Task data:
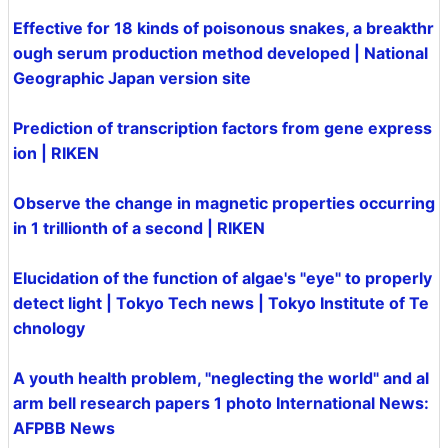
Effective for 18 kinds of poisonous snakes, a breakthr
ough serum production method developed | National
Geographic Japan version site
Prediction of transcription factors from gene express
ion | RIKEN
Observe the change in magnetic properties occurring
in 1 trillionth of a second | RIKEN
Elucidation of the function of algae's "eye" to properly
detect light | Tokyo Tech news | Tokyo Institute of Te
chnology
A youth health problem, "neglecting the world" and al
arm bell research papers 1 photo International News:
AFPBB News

...

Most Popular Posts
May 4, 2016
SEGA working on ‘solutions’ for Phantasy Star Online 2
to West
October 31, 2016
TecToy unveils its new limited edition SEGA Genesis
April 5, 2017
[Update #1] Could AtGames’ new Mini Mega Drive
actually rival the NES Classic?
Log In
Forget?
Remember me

Work item: Nothing but the lines above from the one containing "SEGA working on" through the one containing "Remember me" should appear in the answer, each repeated exactly.

Response box:
SEGA working on ‘solutions’ for Phantasy Star Online 2
to West
October 31, 2016
TecToy unveils its new limited edition SEGA Genesis
April 5, 2017
[Update #1] Could AtGames’ new Mini Mega Drive
actually rival the NES Classic?
Log In
Forget?
Remember me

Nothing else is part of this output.